I thought that was as bad as it was going to get, and when my family was scrambling to rebuild, Zade went and put another nail in his coffin by naming my twin sister as my father’s heir, forcing her to take his place within The Circle—a place not meant for a woman. She’ll be torn to shreds by The Circle, and now it’s not just Oakley’s back I need to watch, but Cara’s as well.

Don’t get me wrong, I sure as fuck didn’t want to inherit my father’s position in The Circle, but I’d take it a million times over if it meant saving Cara from it. Hell, no matter how much I despised the idea of it, I grew up understanding that was my fate. Come hell or high water, I was going to sit as a member of The Circle. There was never even a question of which twin the position belonged to.

On top of everything, now with Oakley gone, I feel as though I’m spiraling. My world is closing in on me, and I don’t know what to do. I have to find her, have to bring her home.

I sit in Zade’s penthouse, computers and equipment spread from one end of the dining table to the other as the boys and I scour every inch of the earth trying to find her. I feel as though we’re getting closer. We know she took off through the tunnels, and after searching through the next town, we found a run-down motel with a half-naked moron strapped to his own fucking chair and could only assume Oakley had been there.

From there, the corner store across the street has surveillance of Oakley getting into a car, and that’s as far as we’ve gotten.
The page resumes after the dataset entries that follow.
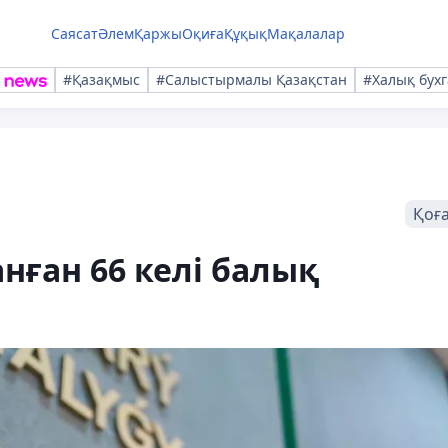
Саясат
Әлем
Қаржы
Оқиға
Құқық
Мақалалар
#Қазақмыс
#Салыстырмалы Қазақстан
#Халық бухг
Қоғ
нған 66 келі балық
Where that car went? I’ve got no fucking idea.

A mug is placed down beside me, and I glance up to find my sister. She’s been working tirelessly since the explosion, trying to collate names and organize a mass ceremony. She says she’s trying to prove that she’s capable of doing this, but I know her better than anyone—she’s doing it to keep busy and avoid the other Circle members. Hell, I wouldn’t be surprised if she’s even going so hard to try and win Zade’s approval.